Throughout this time, the colonists continued to seek legal remedies to and relief from their constitutional concerns; but time and again, the common reply was one of dismissal, legal pedantry, condescension, full censorship, or worse, martial law. Organized protests like the Boston Tea Party[1], quickly grew into constitutional defense by colonial militias and congressionally-raised armies. Soon, there was no looking back. Reconciliation was impossible; division was for the best; independency was the only legal, political, and moral solution that remained.

Edmund Burke warned of what was to come if Great Britain refused to address adequately the very real concerns Americans were articulating. In Parliament on March 22, 1775, he pleaded with his fellow members, most of whom wanted to crush the rebellion with the full force of the British Army:

“America, gentlemen say, is a noble object. It is an object worth fighting for. Certainly it is, if fighting a people be the best way of gaining them. Gentlemen in this respect will be led to their choice of means by their complexions and their habits. Those who understand the military art, will of course have some predilection for it. Those who wield the thunder of the state, may have more confidence in the efficacy of arms. But I confess, possibily for want of this knowledge, my opinion is much more in favour of prudent management, than of force; considering force not as an odious, but a feeble instrument, for preserving a people so numerous, so active, so growing, so sprited as this, in a profitable and subordinate connection with us.

“First, Sir, permit me to observe that the use of force alone is but temporary. It may subdue for a moment; but it does not remove the necessity of subduing again: and a nation is not governed, which is perpetually to be conquered.

“My next objection is uncertainty. Terror is not always the effect of force; and an armament is not a victory. If you do not succeed, you are without resource; for, conciliation failing, force remains; but, force failing, no further hope of reconciliation is left. Power and authority are sometimes bought by kindness; but they can never be begged as alms, by an impoverished and defeated violence.

“A further objection to force is, that you impair the object by your very endeavours to preserve it. The thing you fought for is not the thing which you recover; but depreciated, sunk, wasted, and consumed in the contest. Nothing less will content me, than whole America. I do not choose to consume its strength along with our own; because in all parts it is the British strength that I consume. I do not choose to be caught by a foreign enemy at the end of this exhausting conflict; and still less in the midst of it. I may escape; but I can make no insurance against such an event. Let me add, that I do not choose wholly to break the American spirit, because it is the spirit that has made the country.”

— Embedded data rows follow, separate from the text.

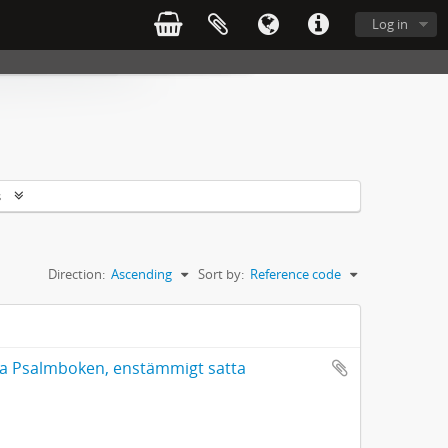
Log in
s
Direction:
Ascending
Sort by:
Reference code
mla Psalmboken, enstämmigt satta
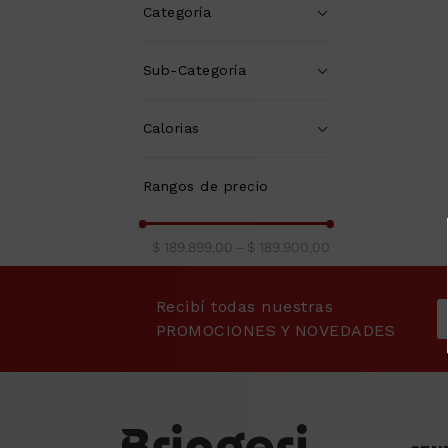
9
.
sommier
Categoría
10
.
smart tv
Calefacción
(
2
)
Sub-Categoría
Calefacción a gas
(
2
)
Calorias
3000 a 3999 Kcal/h
(
2
)
Rangos de precio
$ 189.899,00
–
$ 189.900,00
Recibí todas nuestras
PROMOCIONES Y NOVEDADES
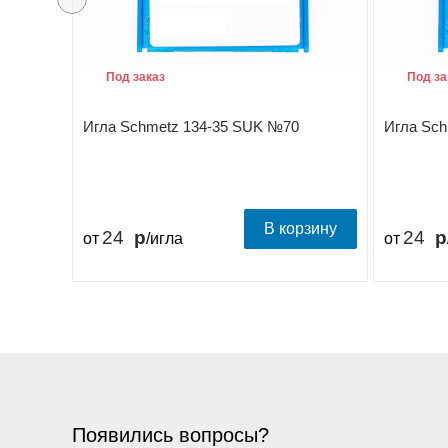
Под заказ
Под за
Игла Schmetz 134-35 SUK №70
Игла Sc
В корзину
24
24
от
/игла
от
Появились вопросы?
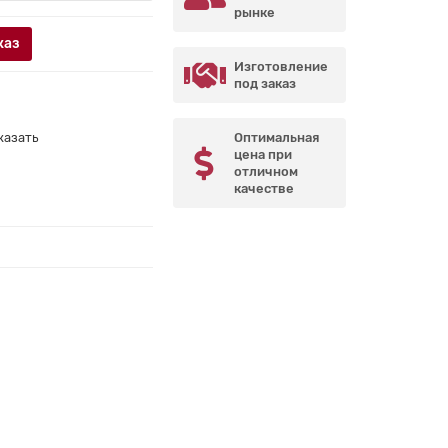
рынке
каз
Изготовление
под заказ
казать
Оптимальная
цена при
отличном
качестве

So while people like Erick Erickson can exhort people to shoot the Trump protestors, most of the mainstream authority and communications structure will simply ignore their real concerns, highlight their more absurd claims, and “other” them into a category worthy of derision until it is a social crime to take them seriously

But if you are afraid of taking their claims or the main principles of their claims seriously, because you will be seen as weak by acknowledging they merit discussion, know that method of “othering” is also not a successful approach. And no one looks back at Lord North or King George as a hero for stubbornly ignoring the demands of the American colonists for constitutional integrity.

[1] “It is proved,” writes Samuel Adams, “that the consignees, together with the collector of the customs, and the governor of the province, prevented the safe return of the [tea]….The people, finding all their endeavours for this purpose thus totally frustrated, dissolved the meeting….In less than four hours every chest of tea on board three ships which had by this time arrived, three hundred and forty-two chests, or rather the contents of them, was thrown into the sea, without the least injury to the vessels or any other property.”